A Saturday morning stampshow jaunt…

This past Saturday dawned with the promise of higher-than-usual temperatures for December, with highs expected in the mid-60s, so nice weather to drive to a stamp show. The MSDA winter show at the Lindner Conference Center in Lombard, IL is an easy 2.5-hour drive. The show opened at 10am, so I hit the road at 7:00 just in case there were delays. Glad I did, as 3/4 of the drive was pea soup fog. 75mph through fog is all sorts of fun!

I got there at 9:45, fifteen minutes before opening, and there were already 20-25 collectors waiting to get in. It’s unusual in that even though this is relatively small 2-day show (for Chicagoland area), that’s more people than were waiting to get into CHICAGOPEX the first day.

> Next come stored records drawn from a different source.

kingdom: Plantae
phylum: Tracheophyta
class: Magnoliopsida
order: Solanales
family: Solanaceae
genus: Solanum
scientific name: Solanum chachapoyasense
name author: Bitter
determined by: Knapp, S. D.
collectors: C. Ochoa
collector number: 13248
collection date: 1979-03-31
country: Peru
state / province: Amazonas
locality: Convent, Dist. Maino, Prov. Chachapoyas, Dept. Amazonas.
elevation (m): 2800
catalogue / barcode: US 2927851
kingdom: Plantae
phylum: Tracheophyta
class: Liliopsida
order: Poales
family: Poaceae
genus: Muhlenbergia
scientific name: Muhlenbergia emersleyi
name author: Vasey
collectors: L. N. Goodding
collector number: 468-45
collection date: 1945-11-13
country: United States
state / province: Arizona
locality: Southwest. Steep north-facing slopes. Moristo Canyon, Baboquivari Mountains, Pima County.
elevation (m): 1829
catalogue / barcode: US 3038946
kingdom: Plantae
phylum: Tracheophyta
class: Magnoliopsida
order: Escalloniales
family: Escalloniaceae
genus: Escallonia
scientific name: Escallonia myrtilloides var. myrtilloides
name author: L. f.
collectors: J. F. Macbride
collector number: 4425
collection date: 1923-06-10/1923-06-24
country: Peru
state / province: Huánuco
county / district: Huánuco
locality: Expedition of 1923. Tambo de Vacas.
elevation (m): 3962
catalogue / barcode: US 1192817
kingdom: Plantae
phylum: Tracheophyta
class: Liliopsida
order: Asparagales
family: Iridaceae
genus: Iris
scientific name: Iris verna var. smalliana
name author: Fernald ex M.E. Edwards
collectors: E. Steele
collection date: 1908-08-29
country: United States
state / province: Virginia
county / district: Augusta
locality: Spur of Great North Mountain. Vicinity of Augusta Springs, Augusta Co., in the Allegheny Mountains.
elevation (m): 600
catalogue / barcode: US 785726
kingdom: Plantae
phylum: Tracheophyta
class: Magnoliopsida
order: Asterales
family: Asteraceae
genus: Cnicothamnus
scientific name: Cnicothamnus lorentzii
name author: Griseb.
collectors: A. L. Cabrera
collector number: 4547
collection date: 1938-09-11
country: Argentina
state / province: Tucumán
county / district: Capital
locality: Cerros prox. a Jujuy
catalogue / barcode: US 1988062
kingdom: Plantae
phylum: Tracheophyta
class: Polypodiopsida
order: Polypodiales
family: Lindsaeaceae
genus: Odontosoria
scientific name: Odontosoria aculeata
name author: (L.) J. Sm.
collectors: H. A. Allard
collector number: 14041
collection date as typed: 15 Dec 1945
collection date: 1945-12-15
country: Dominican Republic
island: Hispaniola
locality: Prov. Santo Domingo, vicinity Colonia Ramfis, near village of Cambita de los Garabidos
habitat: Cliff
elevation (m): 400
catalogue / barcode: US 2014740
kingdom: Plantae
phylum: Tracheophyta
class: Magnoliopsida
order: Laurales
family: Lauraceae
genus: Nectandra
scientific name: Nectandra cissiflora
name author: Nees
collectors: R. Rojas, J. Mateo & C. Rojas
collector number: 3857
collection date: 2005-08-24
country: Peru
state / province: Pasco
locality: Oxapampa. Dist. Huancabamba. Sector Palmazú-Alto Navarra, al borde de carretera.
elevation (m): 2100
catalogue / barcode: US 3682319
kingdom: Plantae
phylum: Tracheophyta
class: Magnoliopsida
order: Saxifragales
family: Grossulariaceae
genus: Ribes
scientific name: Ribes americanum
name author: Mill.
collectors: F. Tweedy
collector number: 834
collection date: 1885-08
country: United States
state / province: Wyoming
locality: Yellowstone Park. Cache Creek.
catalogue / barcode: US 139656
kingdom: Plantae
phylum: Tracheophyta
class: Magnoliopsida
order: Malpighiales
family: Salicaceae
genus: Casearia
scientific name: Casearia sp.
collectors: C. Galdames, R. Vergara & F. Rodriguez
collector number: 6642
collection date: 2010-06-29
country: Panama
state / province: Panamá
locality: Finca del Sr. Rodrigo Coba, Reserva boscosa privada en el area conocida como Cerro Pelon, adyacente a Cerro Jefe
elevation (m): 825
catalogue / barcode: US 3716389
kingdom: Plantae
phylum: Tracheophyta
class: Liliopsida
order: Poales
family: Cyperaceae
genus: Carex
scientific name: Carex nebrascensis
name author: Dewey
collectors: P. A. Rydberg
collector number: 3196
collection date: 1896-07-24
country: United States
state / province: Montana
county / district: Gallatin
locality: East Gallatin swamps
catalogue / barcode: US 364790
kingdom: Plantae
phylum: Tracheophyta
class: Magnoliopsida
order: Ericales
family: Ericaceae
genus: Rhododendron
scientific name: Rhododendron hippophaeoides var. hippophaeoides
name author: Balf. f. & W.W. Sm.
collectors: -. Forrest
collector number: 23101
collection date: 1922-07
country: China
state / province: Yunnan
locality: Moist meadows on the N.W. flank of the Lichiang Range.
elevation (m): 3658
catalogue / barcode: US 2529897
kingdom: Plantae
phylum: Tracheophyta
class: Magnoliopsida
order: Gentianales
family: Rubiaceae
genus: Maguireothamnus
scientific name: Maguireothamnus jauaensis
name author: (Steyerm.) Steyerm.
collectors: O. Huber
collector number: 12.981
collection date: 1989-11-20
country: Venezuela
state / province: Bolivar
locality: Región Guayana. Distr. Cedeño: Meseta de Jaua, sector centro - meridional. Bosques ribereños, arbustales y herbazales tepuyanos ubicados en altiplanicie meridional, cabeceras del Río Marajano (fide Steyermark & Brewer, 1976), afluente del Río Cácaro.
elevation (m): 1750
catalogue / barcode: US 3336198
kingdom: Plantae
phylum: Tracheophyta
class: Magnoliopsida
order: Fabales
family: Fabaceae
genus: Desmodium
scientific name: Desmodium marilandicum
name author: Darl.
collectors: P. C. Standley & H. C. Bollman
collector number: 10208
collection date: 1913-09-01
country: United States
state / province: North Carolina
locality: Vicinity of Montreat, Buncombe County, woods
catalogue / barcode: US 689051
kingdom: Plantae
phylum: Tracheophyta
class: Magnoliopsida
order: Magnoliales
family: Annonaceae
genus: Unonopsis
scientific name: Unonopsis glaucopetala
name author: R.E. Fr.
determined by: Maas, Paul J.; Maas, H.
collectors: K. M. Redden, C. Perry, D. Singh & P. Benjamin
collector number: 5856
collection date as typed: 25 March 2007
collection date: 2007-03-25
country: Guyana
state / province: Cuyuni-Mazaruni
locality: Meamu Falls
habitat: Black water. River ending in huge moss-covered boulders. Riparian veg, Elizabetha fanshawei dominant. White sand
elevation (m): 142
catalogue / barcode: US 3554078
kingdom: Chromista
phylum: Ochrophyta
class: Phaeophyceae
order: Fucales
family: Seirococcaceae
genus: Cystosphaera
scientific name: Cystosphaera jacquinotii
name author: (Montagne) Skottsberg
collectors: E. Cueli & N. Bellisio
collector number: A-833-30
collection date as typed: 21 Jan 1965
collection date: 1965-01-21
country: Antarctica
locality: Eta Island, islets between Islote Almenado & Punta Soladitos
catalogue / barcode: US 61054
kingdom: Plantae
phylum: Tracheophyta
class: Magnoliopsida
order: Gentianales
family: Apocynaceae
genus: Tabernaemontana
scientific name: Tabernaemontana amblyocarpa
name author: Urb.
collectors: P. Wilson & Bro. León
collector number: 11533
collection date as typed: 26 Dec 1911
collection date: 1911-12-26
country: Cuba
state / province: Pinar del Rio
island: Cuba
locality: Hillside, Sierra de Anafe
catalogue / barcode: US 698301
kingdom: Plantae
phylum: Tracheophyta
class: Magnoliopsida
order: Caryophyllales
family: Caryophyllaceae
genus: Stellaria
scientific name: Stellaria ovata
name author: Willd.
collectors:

Speaking later with one of the dealers about it he said that this show pulls a very different customer base than CHICAGOPEX does, which makes his doing the show worthwhile even though it is only 3 weeks after CHICAGOPEX.

I knew going in from the dealer list that there would be very little for me in the area of U.S. revenues. The main reason for going was to see one dealer that I had spoken with the week prior. Even though I had bought some material from him at CHICAGOPEX, at that time he alluded to the fact that he had some interesting material en route that I might find interesting.

Denny Peoples out of Indianapolis, IN, has one of the best “eclectic” stocks out there. He does very little in the way of stamps per se, rather focusing on unusual covers, revenue documents, ephemera, and cinderella meterial. A large portion of what he carries won’t be found in the Scott catalog. Every now and then he gets in some stamps though.

I see him 3-4 times a year and he always has something new and interesting for me to buy.

Other than his table though, the rest of the 15 or so dealers offered nothing for me and I was out of the show shortly after noon and home by 3pm.

Still, a worthwhile trip despite the brevity.

Starting off with a few stamps:

Listed as ‘purple’ the $1.90 Foreign Exchange was printed in a very unstable ink that shows up in shares ranging from brown, gray, violet, blue, to green. The green shade below could possibly also be due to chemical or environmental exposure.

Another denomination for my Brady’s Bend Iron Co. collection. I’m trying to find this printed cancel on as many different 1st-3rd issue stamps as I can. See this page for more information.

An unattributed “COLUMBUS” oval handstamp cancel.

A fairly scarce “Solon Palmer” perfumery cancel. Very late usage.

And some documents…

Nice wine grower vignette.

Bank of Salem check with a 2-cent Certificate orange.

A pair of railroad pieces…

Attractive document. The paper is very fragile and translucent, like an onionskin.

Nice Indian vignette on a check from the Tuolumne County Water Co.

An illegal/improper usage. Looks like it is underpaying the tax by a cent.

Illegal/improper use of a 2-cent Express imperf pair on cover, with a 3-cent Washington (#65) pasted over and canceled, with an attractive green handstamp. 1989 PF Cert. Subsequent to the cert, someone erased pencil notations on the cover stating that the stamps had been lifted as part of the expertization process.

Lastly, a document with a pair and block of 6 of the 50-cent Foreign Exchange 1st issue. While one wouldn’t think so, blocks of this stamp are fairly scarce. According to the Curtis Census, this block is tied for the largest known multiple.